Tasks to complete —
(1) Summarize the forum thread about a hyperthreaded kernel not recognizing two cores in two sentences.
(2) Write what comes next in the forum thread about a hyperthreaded kernel not recognizing two cores, following on from its final post.

Excerpted text —
============================================================

# [solved] hyperthreaded kernel not recognizing two "cores"

## pidsley

I have a Pentium 4 machine with hyperthreading. I have only been using Gentoo for about a month, and I successfully configured and built a 3.2.21 kernel using a config file I got from kernel-seeds.org and modified to fit my hardware. This kernel recognizes that the processor has two "cores."

I am now trying to use the same procedure to build a 3.3.8 kernel, and I have everything working except I cannot get the kernel to recognize both cores of the processor.

I've run vimdiff on the two config files, and I just can't see where the difference is (I'm still very new at kernel configs; I see many diferences in the two files, but nothing that seems to be what I need to change for this). Eventually I want to tune the 3.3.8 config and get rid of some things that I don't need, but I'd like to understand and fix this problem first.

I'm hoping someone just knows what setting I'm missing, but in case you need to see the config files, here they are:

working 3.2.21 .config: http://bpaste.net/show/35953/

non-working 3.3.8 .config: http://bpaste.net/show/35956/

One more question: how often do people typically rebuild Gentoo kernels? My 3.2.21 kernel works fine, and I really only wanted to build 3.3.8 to learn more about the process. So far I'm learning a lot, just not exactly what I need to know...Last edited by pidsley on Fri Jul 20, 2012 4:10 pm; edited 1 time in total

----------

## eccerr0r

You have ACPI disabled on your 3.3.8 kernel.  Many newer machines do not have MPS support and just ACPI, and ACPI is used to detect the other "cores".

----------

## pidsley

Thank you. I thought ACPI was just a laptop power thing.

(edit) -- I renabled ACPI, but just accepted the defaults under that. I'm rebuilding now.

----------

## Gusar

SCHED_MC is for true multi-core machines, with hyperthreading you should use SCHED_SMT instead. That's not your issue though, but it's something you should do too.

The biggest thing I notice in those configs, you don't have ACPI activated with 3.3.8. Activate that, also p4_clockmod and cpu_idle.

Edit: Gah, beaten to it by eccerr0r  :Smile: 

----------

## kimmie

SCHED_SMT isn't set in your 3.3 config, that's probably the problem.

You can use / command in make menuconfig to find the option in the menus.

I tend to stick with a kernel as long as it's working, or until some new features come along that I'm interested in. Usually I read the changelogs on kernelnewbies.org for major kernel versions, and the posts on LWN.net for minor versions. If I see a security issue or a bug that affects my hardware I upgrade. Depends a lot on your setup... main drivers of kernel updates for me have been WiFi or XFS related. My server will stay on 3.0 series until it's no longer maintained as a long-term kernel. And then some, realistically.

----------

## pidsley

Thanks for the quick responses everyone. Enabling ACPI did the trick. Marking it [solved].

Now I can go break it by changing it again -- at least I have a working config to fall back to  :Smile: 

----------

## eccerr0r

Pretty much everyone should be enabling ACPI nowadays, especially on machines with plenty of RAM.  As long as the ACPI interpreter works (and your DSDT isn't broken), it enables many features (sometimes the only way)... It's more than just power.

============================================================

Dataset items —

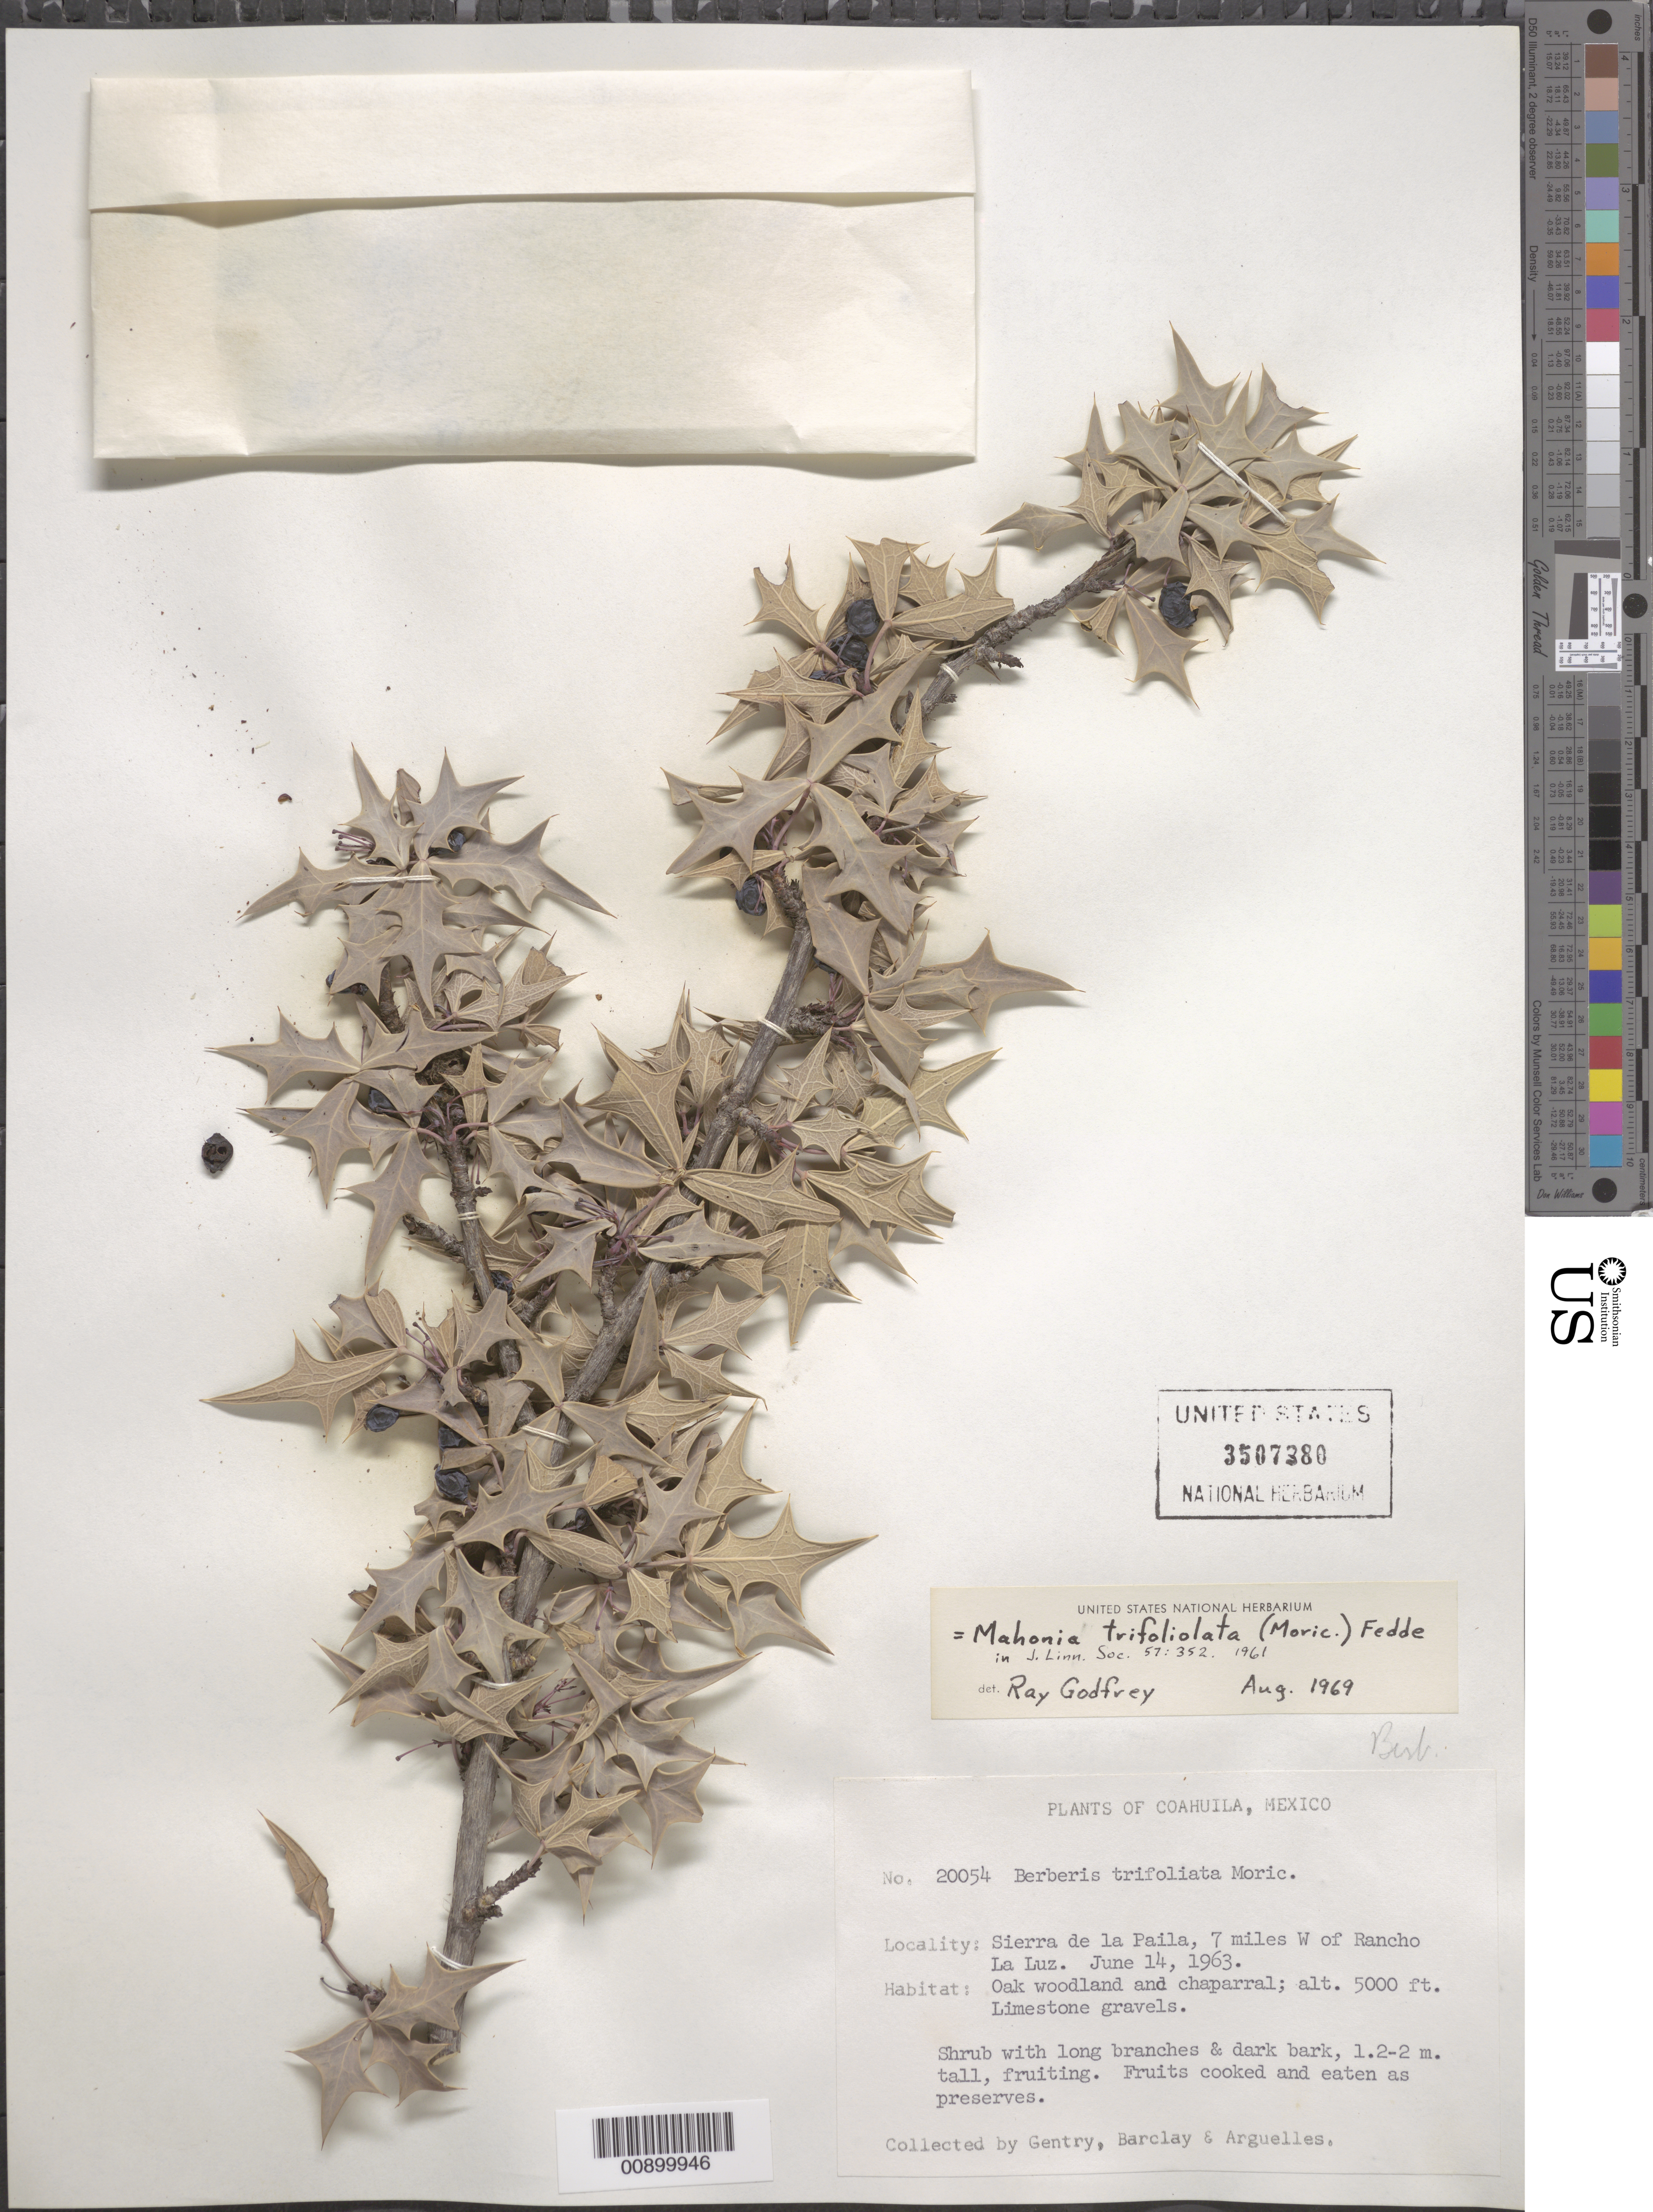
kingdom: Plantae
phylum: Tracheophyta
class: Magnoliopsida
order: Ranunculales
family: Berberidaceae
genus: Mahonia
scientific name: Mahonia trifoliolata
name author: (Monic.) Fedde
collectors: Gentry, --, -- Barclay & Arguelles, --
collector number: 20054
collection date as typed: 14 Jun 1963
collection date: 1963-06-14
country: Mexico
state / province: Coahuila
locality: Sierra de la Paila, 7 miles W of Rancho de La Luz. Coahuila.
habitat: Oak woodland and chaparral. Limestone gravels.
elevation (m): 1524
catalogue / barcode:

============================================================

Task responses —
(1) A Gentoo user with a hyperthreaded Pentium 4 found that a 3.3.8 kernel, unlike an earlier 3.2.21 build, did not recognize both "cores" of the processor. Replies pointed out that ACPI was disabled in the 3.3.8 config and is used to detect the other cores, and re-enabling ACPI fixed the problem, so the user marked the thread solved.

(2)
BTW, theoretically your machine should work just fine without SMT support.   As long as SMP is enabled it's fine.  Not having SMT support will do funny things if you have machines that have more than one core that's multithreaded.  Imagine running two threads on a SMT processor and leaving the other core idle...

ACPI = Advanced Configuration and Power Interface

----------

## pidsley

Thank you. I definitely learned some new things building this kernel, and that's exactly why I started using Gentoo. I have ACPI, SMP, and SMT enabled (and I disabled MC) and it seems to be working well. It boots quickly and uses significantly less memory than the distros I've used before, even running the same WM and apps.

If it's not a problem to have both SMP and SMT enabled on this machine I'm inclined to leave it that way for now. Next kernel build I'll just enable SMP (and ACPI  :Smile:  ).

----------

## Gusar

You're mixing a few things up here. First, we have CONFIG_SMP. This simply says to the kernel "configure for multi-core". Which is what we want, even though with hyperthreading you have "fake" cores. These fake cores are called "thread siblings".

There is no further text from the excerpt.